Sternenkiste

Das Nebelfest hat uns einige kreative Arbeiten beschert. Die heutige Bastelarbeit war Teil des Aspekts der Sterne. Für die Sterne hatten wir uns überlegt, dass die Spieler meditieren sollten. Denn den Himmel Aventuriens mal eben an den Nachthimmel zaubern, ist dann doch etwas außerhalb unserer Reichweite. Der Sternenraum wurde dekoriert mit vielen verschiedenen Sternchen und einem etwas modifizierten Sternenprojektor, der war uns nämlich anfangs etwas zu hell, einem Mond und natürlich einigen Kissen zum Sitzen. Außerdem ein Korb mit Sternensteinen, aus denen sich jeder Spieler einen nehmen konnte, wenn er an der Meditationsrunde teilgenommen hat. Sehr präsent im Raum stand dann unsere Sternenkiste. In der Kiste war das Symbol für die Sterne, das die Spieler bekommen sollten. Gesichert war die Kiste mit einem Zahlenschloss. In den Meditationsrunden bekamen einige Spieler dann Visionen, die verschiedene Füchse zeigte. Die Anzahl der Füchse war dann die passende Zahl für das Zahlenschloss.

Die Sternenkiste sollte dem Nachthimmel nachempfunden sein. Damit es aber nicht nur weiße Sprenkel auf schwarzem Grund auf der Kiste sind, habe ich entschieden, dass ich unten eine kleine Landschaft mit einem Fuchs darstelle.

Zuerst habe ich die Scharniere der Holzkiste entfernt, um leichter an alles ran zu kommen. Danach habe ich die Kiste komplett mit schwarzer Acrylfabre grundiert.Aus Papier habe ich dann die Landschaft ausgeschnitten und damit am unteren Rand einen Teil der Kiste abgedeckt.

Jetzt ging es an die Farbe. Ich hatte mehrere Blautöne besorgt. Mit dem dunkelsten Blauton und einem Schwämmchen habe ich angefangen die Kiste zu betupfen. Da es ein sehr dunkles blau war, waren die Übergänge gar nicht so gut zu sehen.

Danach ging es mit dem nächst helleren Farbton weiter. Zwischendrin habe ich noch ein paar weitere Bäume in meine Landschaft geklebt, um dem ganzen etwas mehr Tiefe zu geben. Richtig gut gesehen hat man es allerdings nicht.

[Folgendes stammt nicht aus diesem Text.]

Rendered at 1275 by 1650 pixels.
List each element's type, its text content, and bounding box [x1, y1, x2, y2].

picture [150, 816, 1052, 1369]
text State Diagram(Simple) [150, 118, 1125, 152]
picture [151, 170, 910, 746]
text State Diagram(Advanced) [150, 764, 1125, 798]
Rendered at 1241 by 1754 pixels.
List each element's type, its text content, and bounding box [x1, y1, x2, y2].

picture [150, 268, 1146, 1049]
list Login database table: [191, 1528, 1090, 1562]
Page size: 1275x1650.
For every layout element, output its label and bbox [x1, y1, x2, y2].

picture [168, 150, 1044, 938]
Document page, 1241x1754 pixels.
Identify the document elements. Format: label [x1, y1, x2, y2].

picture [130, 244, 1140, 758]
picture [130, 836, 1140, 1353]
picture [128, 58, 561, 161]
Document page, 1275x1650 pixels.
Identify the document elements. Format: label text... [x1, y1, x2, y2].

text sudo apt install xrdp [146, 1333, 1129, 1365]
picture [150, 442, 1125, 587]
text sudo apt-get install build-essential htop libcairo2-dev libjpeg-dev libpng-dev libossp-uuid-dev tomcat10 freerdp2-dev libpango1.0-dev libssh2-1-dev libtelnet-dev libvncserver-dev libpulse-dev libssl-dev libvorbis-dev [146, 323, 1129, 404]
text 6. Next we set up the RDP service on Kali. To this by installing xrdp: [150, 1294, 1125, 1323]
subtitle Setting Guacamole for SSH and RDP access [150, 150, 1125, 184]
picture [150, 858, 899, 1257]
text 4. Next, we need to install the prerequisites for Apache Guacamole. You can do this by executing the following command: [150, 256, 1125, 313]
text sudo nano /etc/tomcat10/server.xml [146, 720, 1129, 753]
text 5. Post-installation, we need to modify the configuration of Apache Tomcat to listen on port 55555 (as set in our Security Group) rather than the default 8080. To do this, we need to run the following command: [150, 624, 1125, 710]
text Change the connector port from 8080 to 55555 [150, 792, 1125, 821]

Die letzte Schicht Farbe war dann schon ein recht helles Blau, quasi als wäre die Sonne gerade erst hinter den Hügeln verschwunden. Damit man wenigstens den kleinen Fuchs gut erkennen konnte.

Zwischen den Schichten habe ich die Kiste immer über Nacht richtig durchtrocknen lassen. Das hat für mich zeitlich einfach gut gepasst, zumal ich nebenbei auf einem anderen Tisch noch an den Sternensteinen gearbeitet habe.

Zum Schluss kamen dann die Sterne. Dazu habe ich einfach mit recht flüssiger weißer Acrylfarbe Sprenkel auf dem Deckel verteilt. Einige wenige Sterne haben noch Strahlen bekommen. Dann noch alles wieder zusammenschrauben und die Halterung fürs Zahlenschloss anbringen, fertig war die Sternenkiste.